CHICAGO _ Former Chicago Alderman Edward Vrdolyak has been indicted on tax charges in connection with an investigation into a failure to pay income taxes on fees he collected through an agreement by the state of Illinois to settle a lawsuit against tobacco companies, court records show.
Federal authorities had said in 2015 that Vrdolyak was at the center of an investigation into another Chicago attorney, Daniel Soso, who allegedly failed to pay nearly $800,000 in income taxes over two decades. Vrdolyak was indicted in the same case earlier this month, according to the court records, and the indictment was unsealed Tuesday on the order of U.S. District Judge Amy St. Eve.
It marks the second indictment for Vrdolyak in recent years. Before that, Vrdolyak was long known as "Fast Eddie" for his ability to work the angles in city politics and remain clear of criminal probes. He burnished that image in 2009 when U.S. District Judge Milton Shadur spurned prosecution calls for prison and sentenced him to probation for a fraud conviction.
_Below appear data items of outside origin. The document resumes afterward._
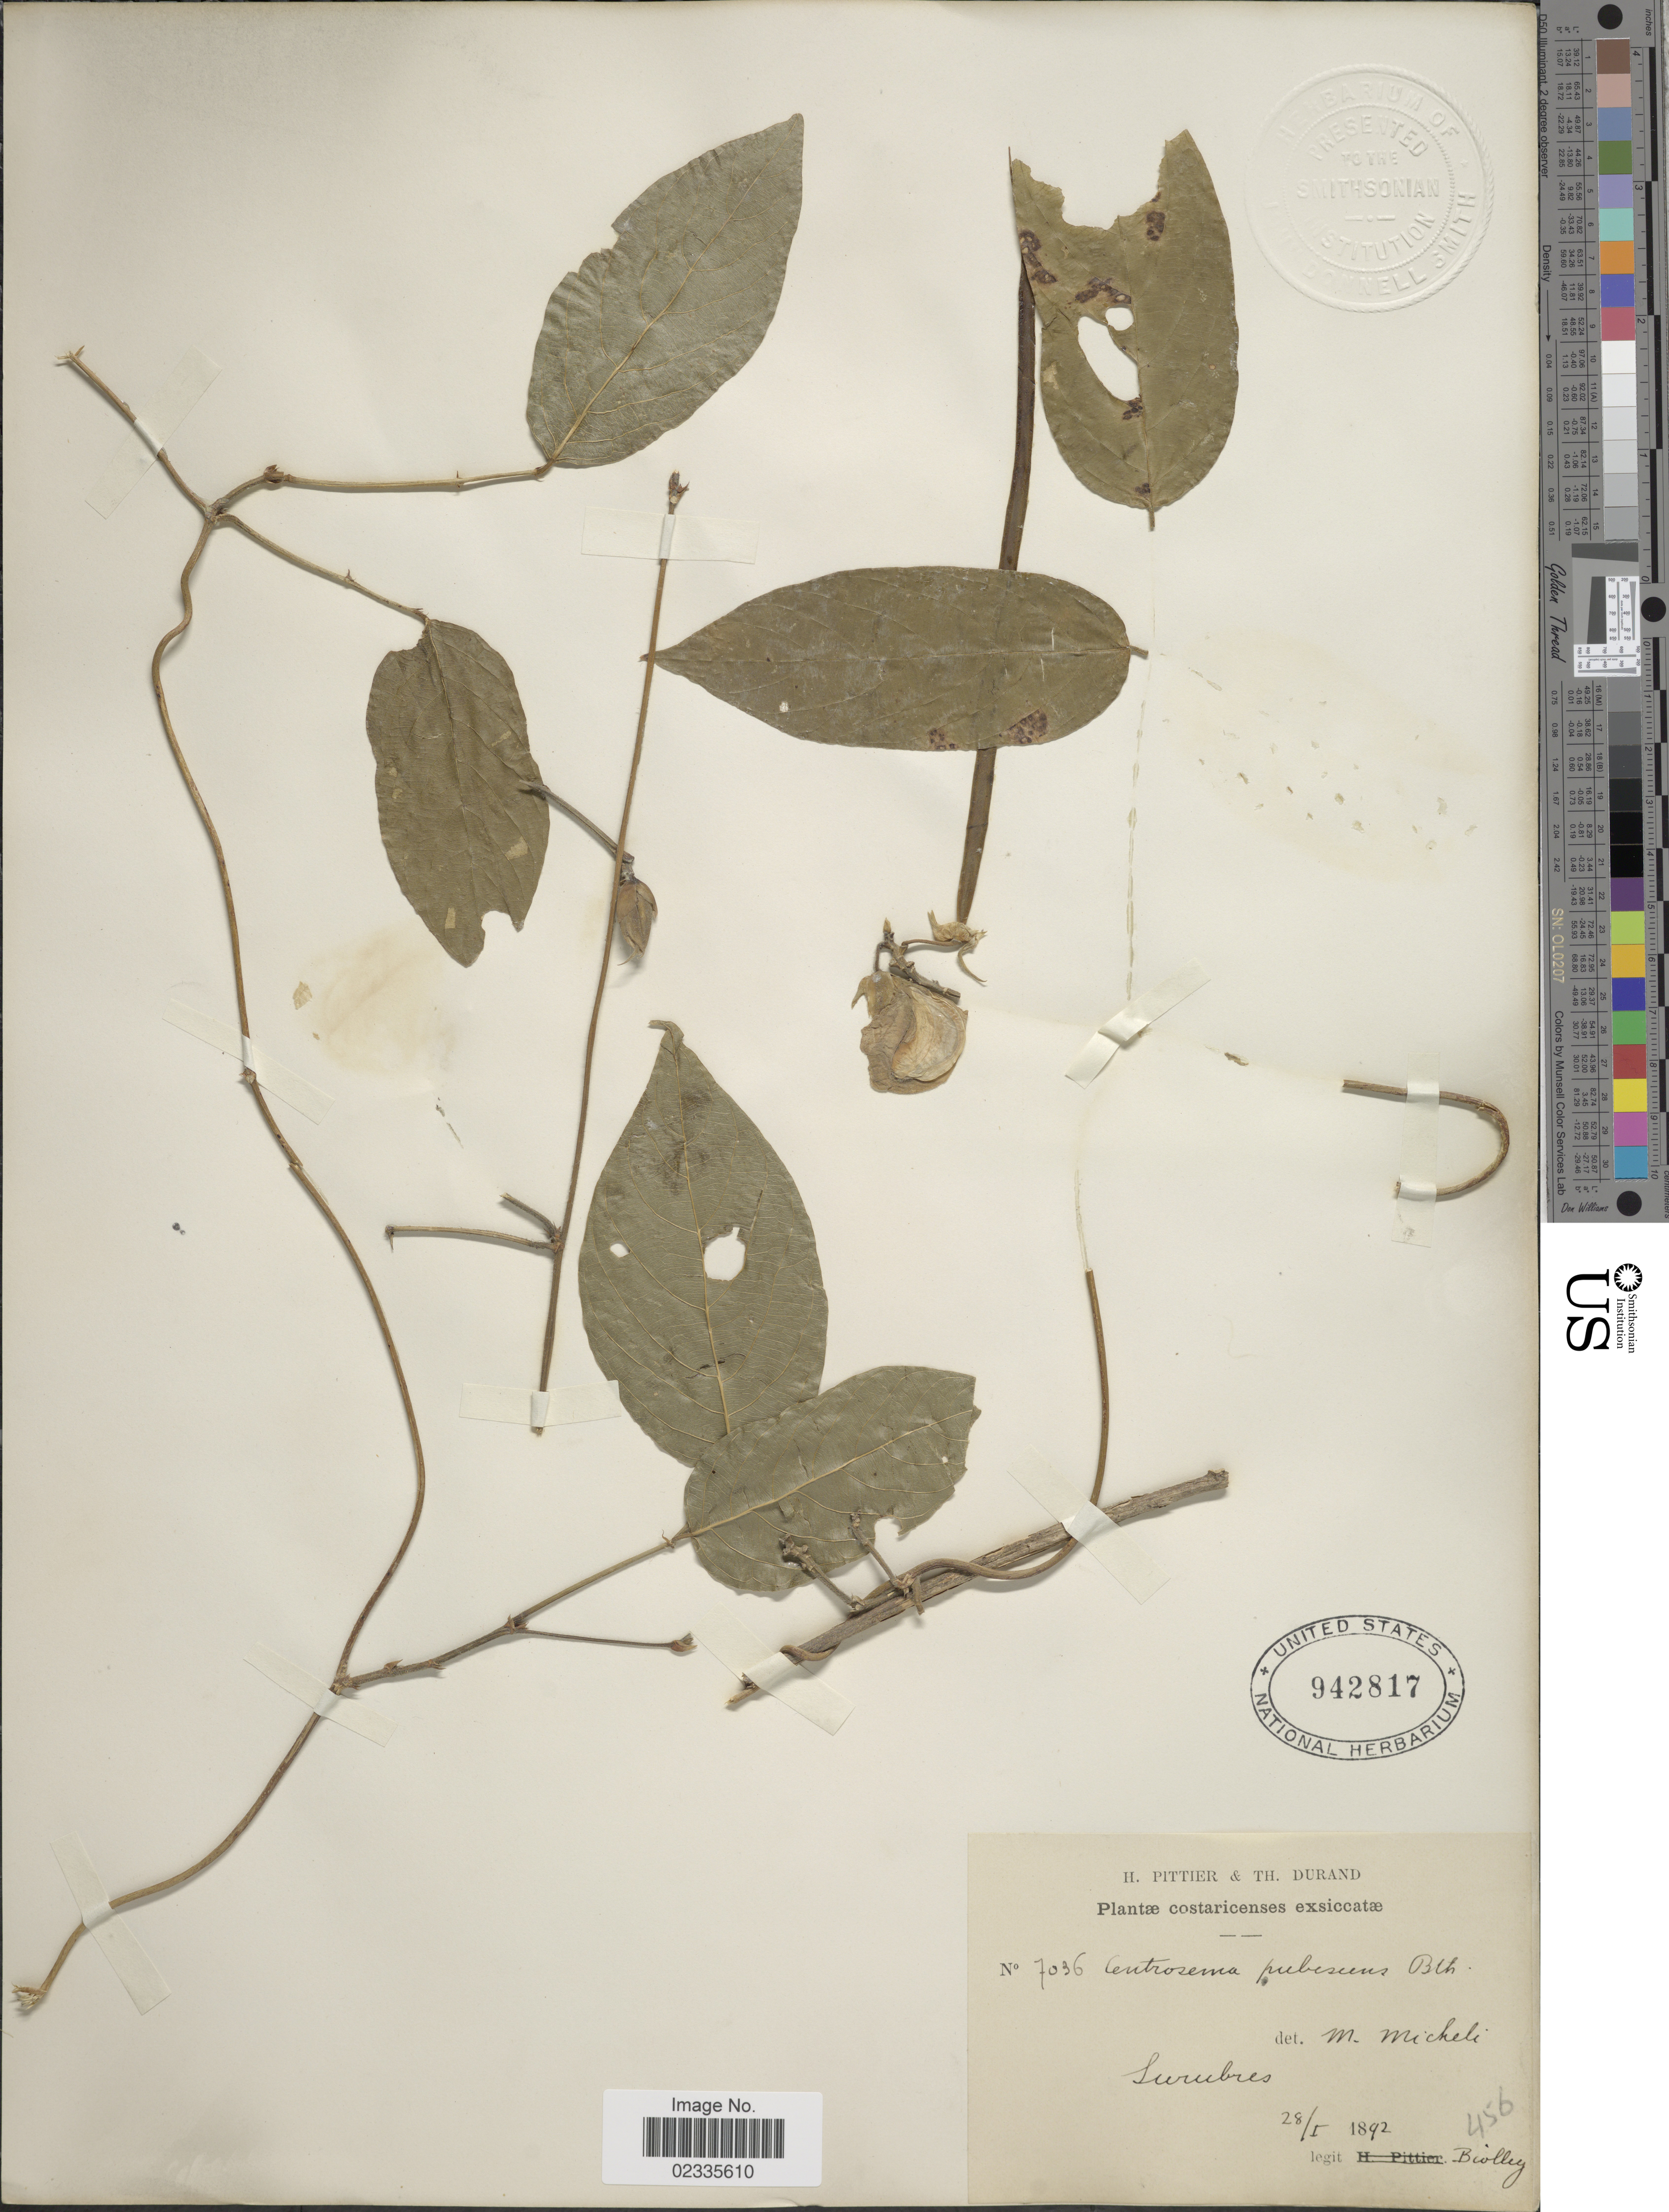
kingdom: Plantae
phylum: Tracheophyta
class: Magnoliopsida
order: Fabales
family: Fabaceae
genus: Centrosema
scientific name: Centrosema pubescens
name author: Benth.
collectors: Biolley, H. F. Pittier & T. Durand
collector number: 7036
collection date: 1892-01-28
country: Costa Rica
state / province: Puntarenas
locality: Surubres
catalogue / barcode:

But prosecutors objected, and the 7th Circuit U.S. Court of Appeals ordered that a different judge resentence Vrdolyak, calling Shadur's punishment a "slap on the wrist" that ignored Vrdolyak's status as one of Chicago's most influential insiders and gave too much weight to dozens of letters attesting to his acts of generosity.
In October 2010, U.S. District Judge Matthew Kennelly sentenced Vrdolyak to 10 months in prison as well as the additional work release and home confinement.
Vrdolyak had pleaded guilty for his role in a kickback scheme in which a Gold Coast real estate deal was rigged so he could secretly split a $1.5 million finder's fee with corrupt insider Stuart Levine, a close friend who later secretly wore a wire on Vrdolyak.